How to make the economy grow faster

(written by lawrence krubner, however indented passages are often quotes). You can contact lawrence at: lawrence@krubner.com, or follow me on Twitter.

I’m with the radicals here. I suspect that government intervention doesn’t seem to help economic growth, because the various Western governments have not attempted political and social revolutions since 1945. If a nation has a particular growth rate, and you’d like to double that growth rate, you need to make very radical changes. Among the more obvious things Western nations could do would look at the various constraints that keep women from fulfilling their potential. We have half the population held back by various customs. It is those customs that would need to change, if the economy was to grow faster.

Endogenous growth theory cuts both ways: if success breeds success, so failure breeds failure. The UK’s longstanding weaknesses in manufacturing – a lack of vocational skills, poor management and the consequent lack of animal spirits – might well condemn us to continued failure.
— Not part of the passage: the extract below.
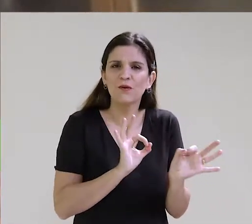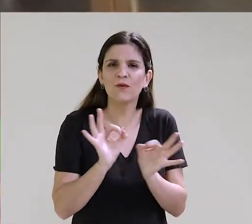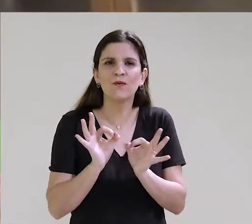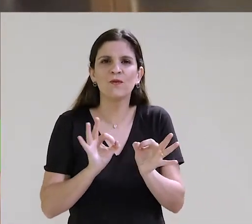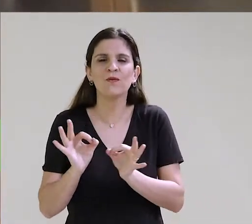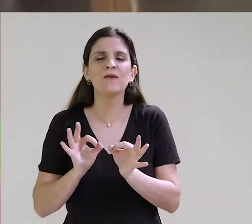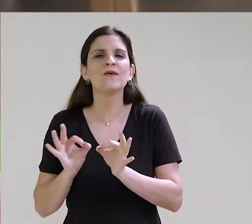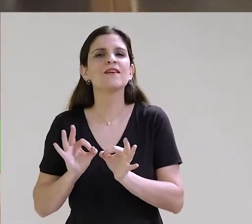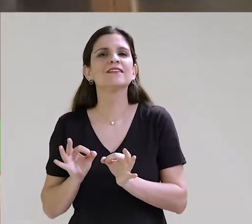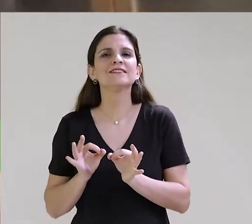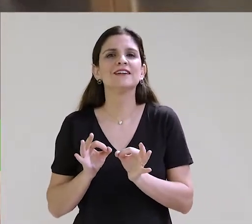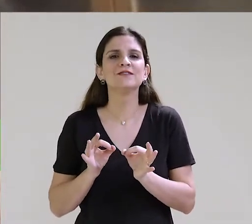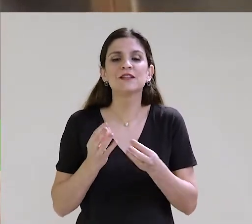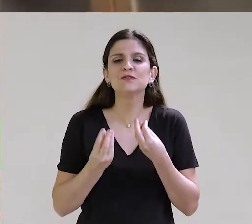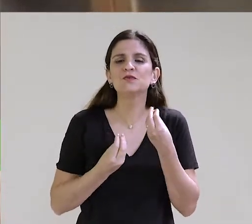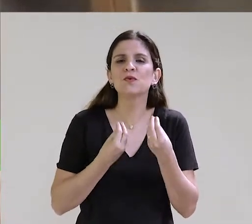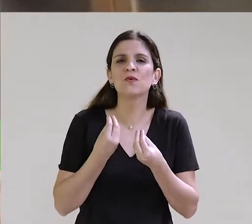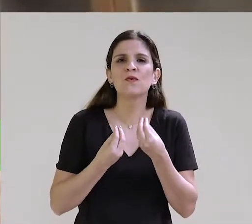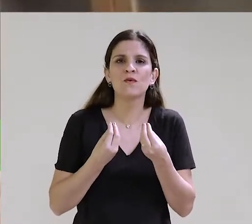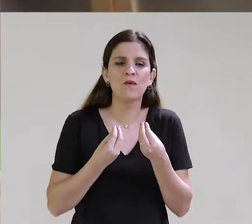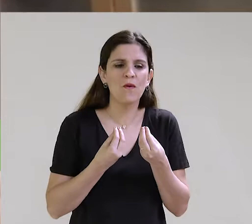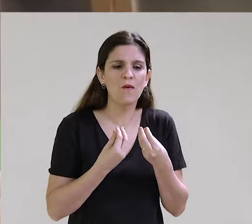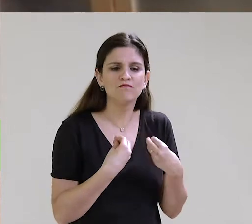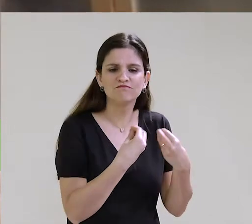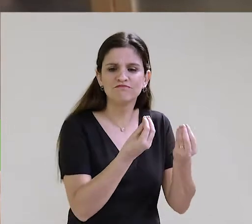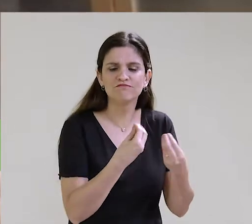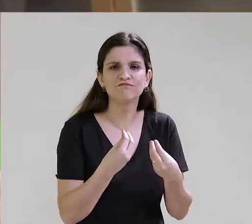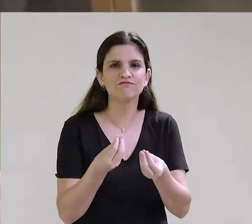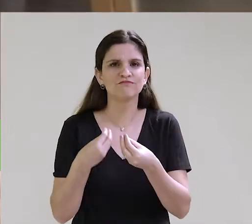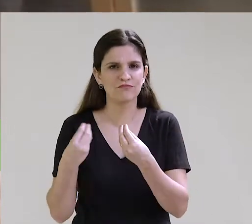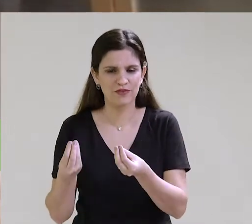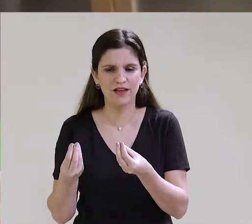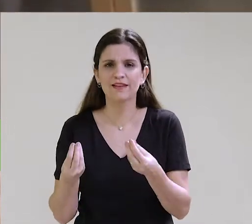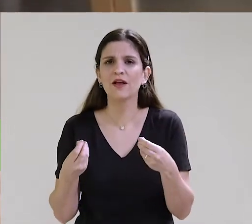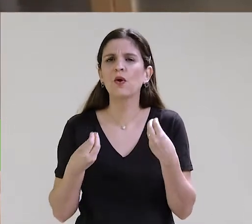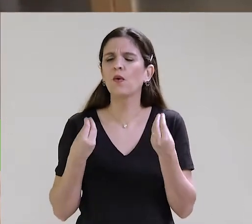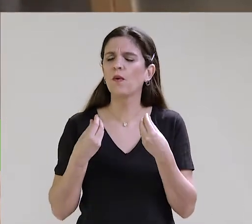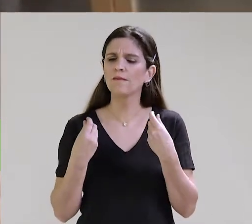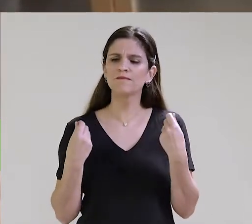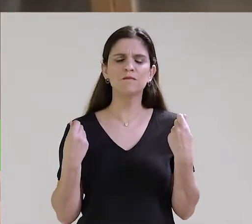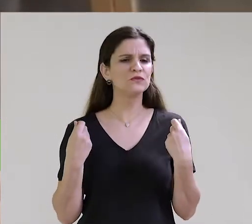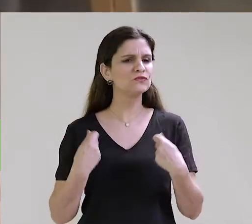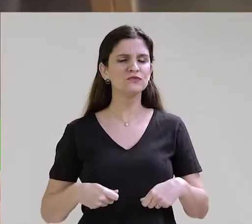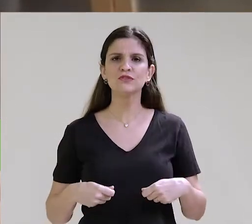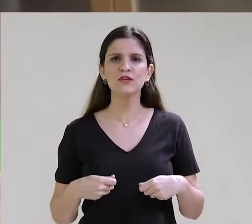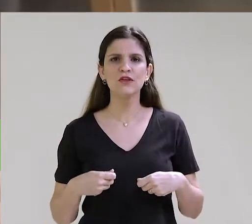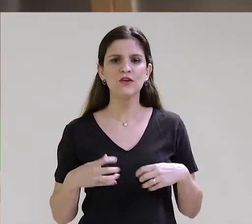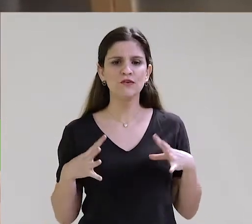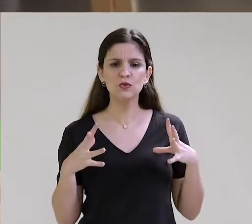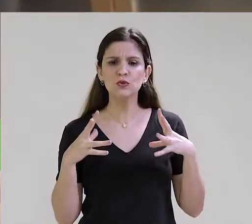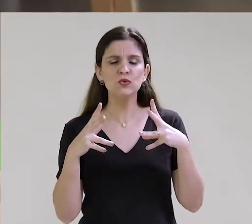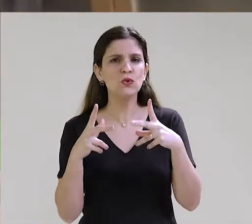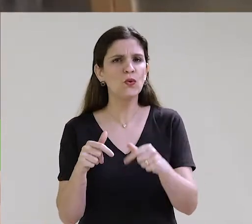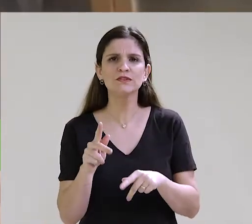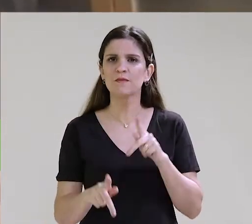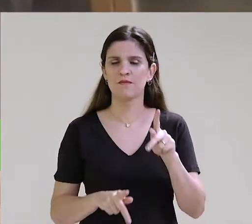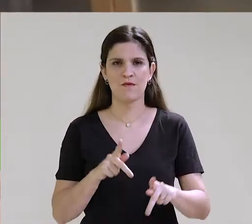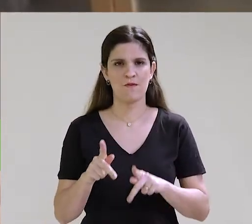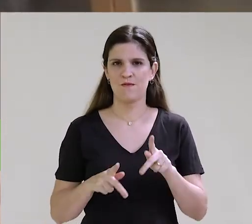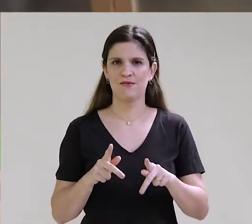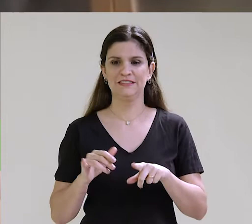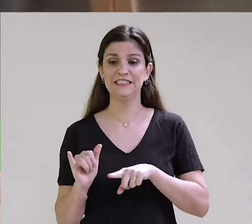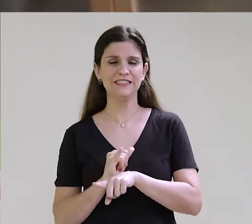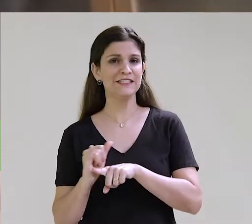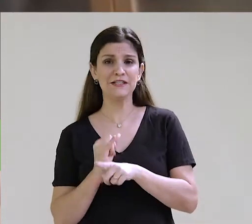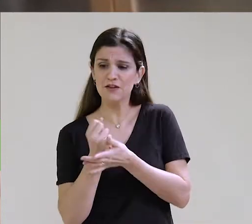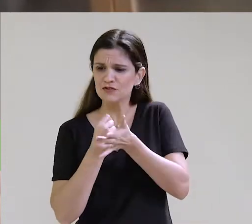logística, discutir a possibilidade e a necessidade de população ter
And Corbyn – like most politicians – is I fear insufficiently heedful of a point made (pdf) by Landon-Lane and Robertson, that national policies might (within reason) be unable to do much to raise growth.

You might, however, draw another inference from such scepticism – that it shows that we need radical and broad-spectrum policies to try to raise growth: not just UK-biased government procurement but also better macro policy, a national investment bank, better training and so on.